=== Begin Enclosure ===

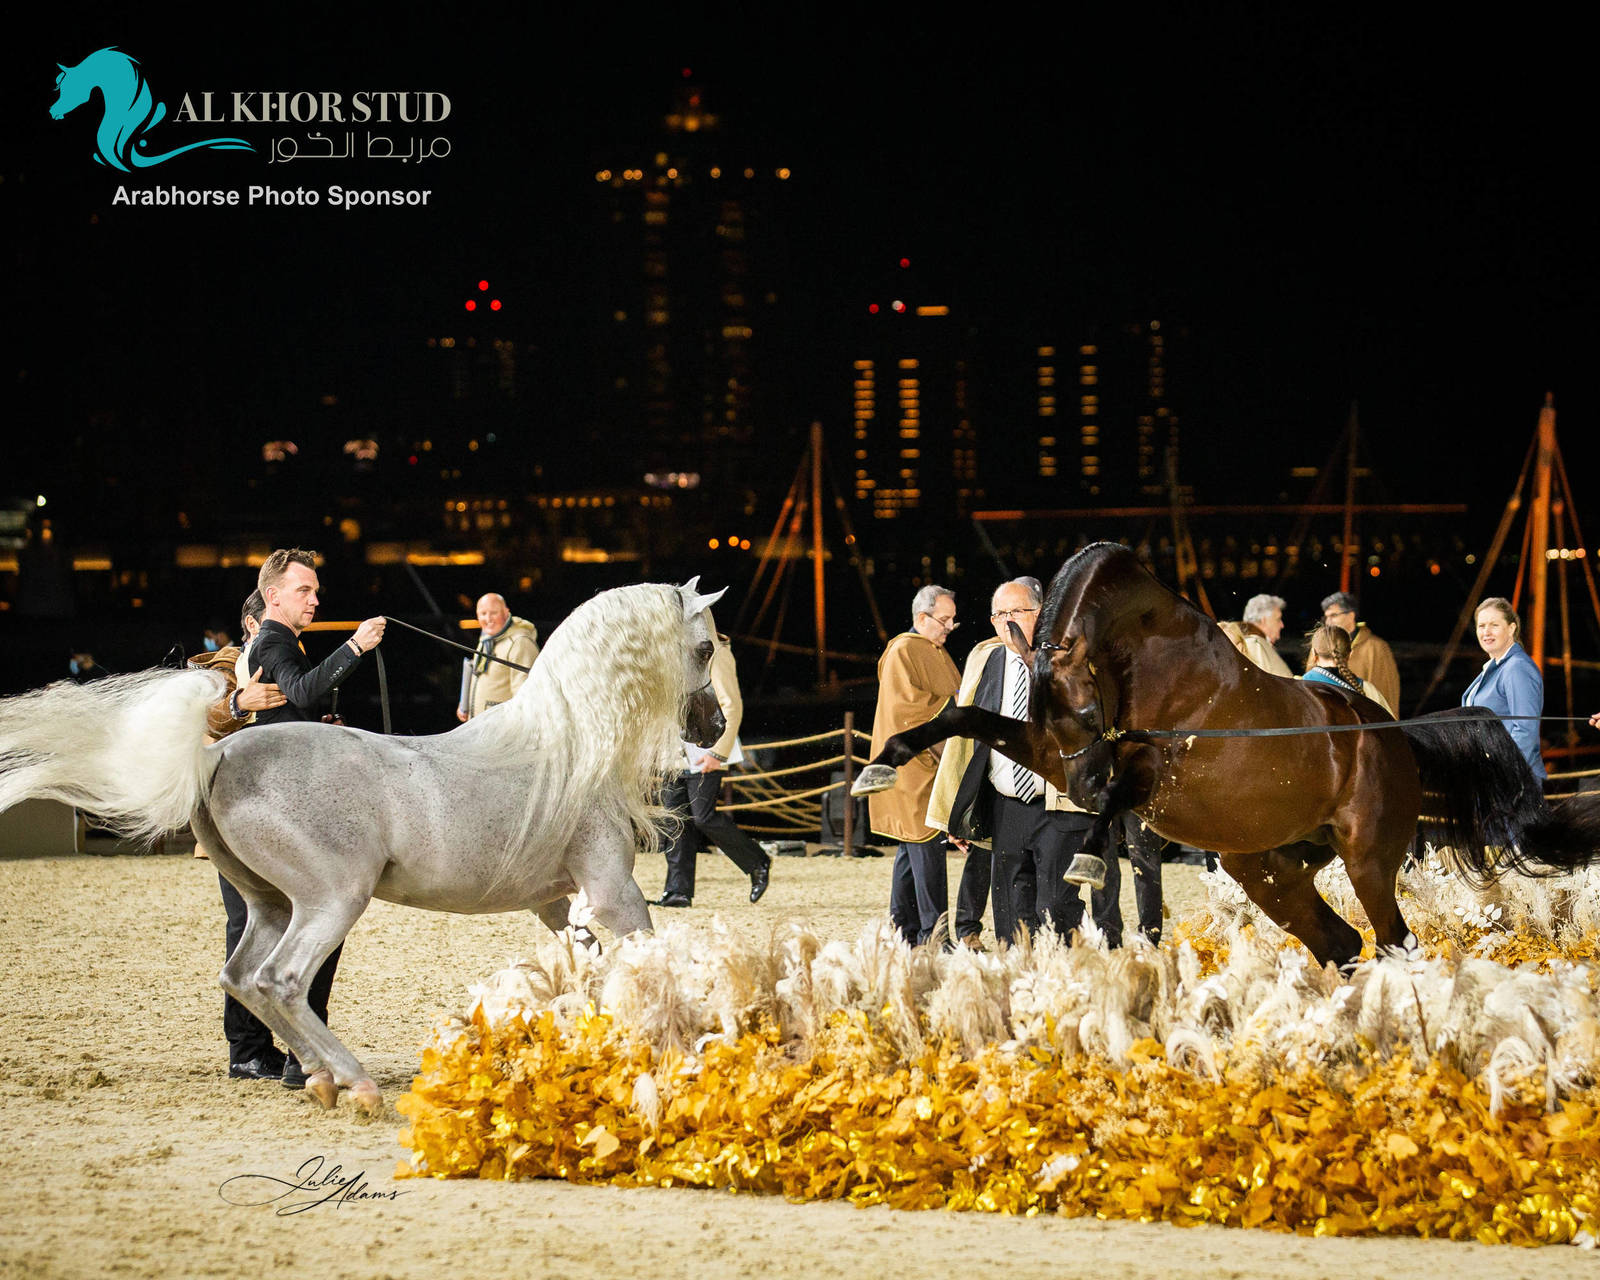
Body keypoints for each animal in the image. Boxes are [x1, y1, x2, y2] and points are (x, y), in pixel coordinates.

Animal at [0, 580, 727, 1112]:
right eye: (705, 648)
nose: (717, 727)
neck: (570, 745)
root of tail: (216, 756)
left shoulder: (556, 903)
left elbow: (589, 972)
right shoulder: (610, 890)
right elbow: (650, 960)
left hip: (271, 903)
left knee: (242, 978)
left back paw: (316, 1076)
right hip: (332, 900)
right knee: (281, 981)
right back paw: (354, 1084)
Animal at [855, 543, 1600, 972]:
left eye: (1086, 704)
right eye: (1042, 704)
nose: (1084, 782)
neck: (1148, 658)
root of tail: (1394, 738)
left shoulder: (1161, 771)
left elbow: (1123, 798)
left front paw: (1089, 857)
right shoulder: (1054, 751)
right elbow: (964, 717)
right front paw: (882, 762)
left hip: (1366, 859)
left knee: (1394, 941)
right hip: (1268, 867)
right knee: (1342, 944)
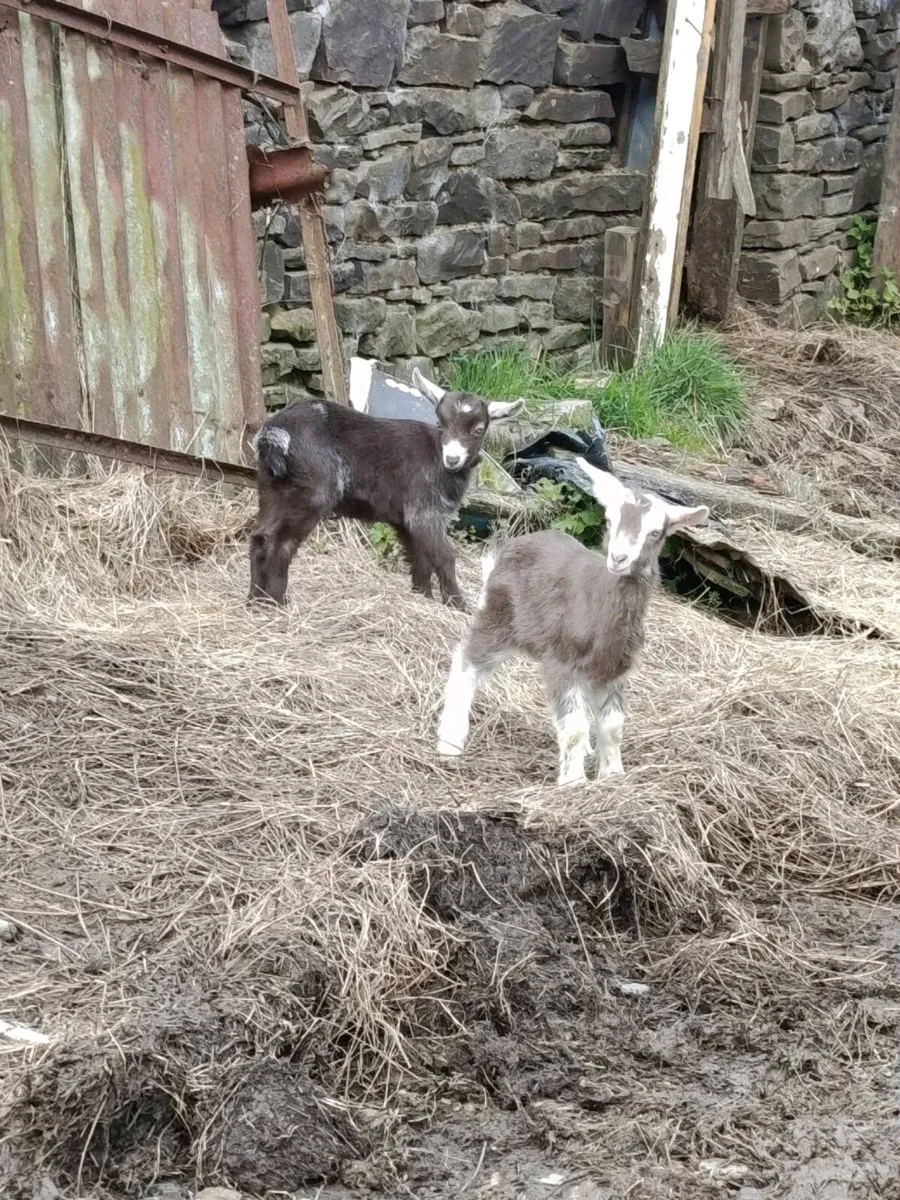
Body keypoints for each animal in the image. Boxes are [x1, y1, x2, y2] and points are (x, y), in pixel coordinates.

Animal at [249, 370, 523, 609]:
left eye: (478, 430)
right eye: (440, 423)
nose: (452, 458)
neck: (436, 456)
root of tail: (275, 433)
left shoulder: (405, 521)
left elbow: (420, 559)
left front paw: (423, 596)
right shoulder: (424, 511)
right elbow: (444, 556)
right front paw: (457, 605)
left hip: (272, 488)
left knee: (260, 536)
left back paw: (256, 600)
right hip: (312, 492)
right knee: (280, 541)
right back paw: (277, 602)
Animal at [436, 460, 709, 786]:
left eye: (656, 533)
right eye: (609, 521)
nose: (619, 558)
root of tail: (506, 550)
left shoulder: (614, 670)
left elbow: (612, 726)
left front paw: (613, 775)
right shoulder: (564, 662)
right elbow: (576, 727)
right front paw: (574, 781)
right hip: (498, 618)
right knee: (466, 662)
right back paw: (449, 742)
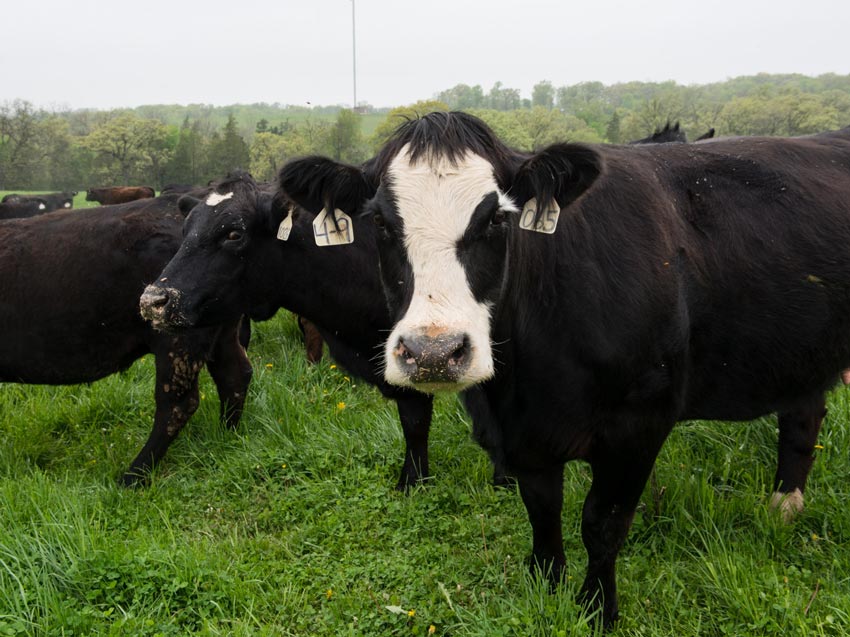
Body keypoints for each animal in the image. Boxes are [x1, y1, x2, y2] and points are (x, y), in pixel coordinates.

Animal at [0, 193, 252, 482]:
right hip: (221, 334)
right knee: (235, 376)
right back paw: (226, 435)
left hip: (178, 341)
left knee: (177, 404)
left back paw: (134, 475)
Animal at [276, 110, 848, 628]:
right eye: (379, 223)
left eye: (497, 219)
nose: (434, 352)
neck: (527, 384)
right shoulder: (523, 438)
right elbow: (542, 509)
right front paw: (544, 583)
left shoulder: (640, 424)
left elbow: (603, 522)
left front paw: (598, 608)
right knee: (804, 413)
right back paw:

=== End Enclosure ===

▶ TASK DIRECTIONS: All lines of the listing must be given again exactly, excluding the pictures.

▶ YOUR SOLUTION:
Body keypoints for each animal in the image. Boxes are [x1, y1, x2, y2] and points are (x, y), in pixel coordinates.

Animal at [0, 580, 727, 1112]:
right eye: (705, 648)
nose: (717, 727)
neck: (570, 745)
root of tail: (216, 756)
left shoulder: (556, 903)
left elbow: (589, 972)
right shoulder: (610, 890)
right elbow: (650, 960)
left hip: (271, 903)
left knee: (242, 978)
left back paw: (316, 1076)
right hip: (332, 900)
right knee: (281, 981)
right back paw: (354, 1084)
Animal at [855, 543, 1600, 972]:
left eye: (1086, 704)
right eye: (1042, 704)
nose: (1084, 782)
neck: (1148, 658)
root of tail: (1394, 738)
left shoulder: (1161, 771)
left elbow: (1123, 798)
left front paw: (1089, 857)
right shoulder: (1054, 751)
right elbow: (964, 717)
right front paw: (882, 762)
left hip: (1366, 859)
left knee: (1394, 941)
right hip: (1268, 867)
right knee: (1342, 944)
Body keypoints for each animal in the image. Boxes are [x1, y1, x2, y2] and points are (x, y), in pixel coordinates.

Animal at [249, 370, 523, 609]:
left eye: (478, 430)
right eye: (440, 423)
nose: (452, 458)
neck: (436, 456)
root of tail: (275, 433)
left shoulder: (405, 521)
left elbow: (420, 559)
left front paw: (423, 596)
right shoulder: (424, 511)
right elbow: (444, 556)
right front paw: (457, 605)
left hip: (272, 488)
left knee: (260, 536)
left back paw: (256, 600)
right hip: (312, 492)
right knee: (280, 541)
right back paw: (277, 602)
Animal at [436, 460, 709, 786]:
left eye: (656, 533)
right eye: (609, 521)
nose: (619, 558)
root of tail: (506, 550)
left shoulder: (614, 670)
left elbow: (612, 726)
left front paw: (613, 775)
right shoulder: (564, 662)
right elbow: (576, 727)
right front paw: (574, 781)
right hip: (498, 618)
right knee: (466, 662)
right back paw: (449, 742)
Body keypoints for each animal in the image. Boxes are [x1, y1, x2, y2] and points are (x, y), in pixel coordinates.

Animal at [0, 193, 252, 482]:
right hip: (221, 334)
right knee: (235, 376)
right back paw: (226, 435)
left hip: (178, 341)
left knee: (177, 404)
left back paw: (134, 475)
Animal at [276, 110, 848, 628]:
right eye: (379, 223)
left eye: (497, 219)
nose: (434, 352)
neck: (527, 384)
right shoulder: (523, 438)
right elbow: (542, 509)
right front paw: (544, 583)
left shoulder: (640, 424)
left elbow: (603, 522)
left front paw: (598, 608)
right knee: (804, 413)
right back paw:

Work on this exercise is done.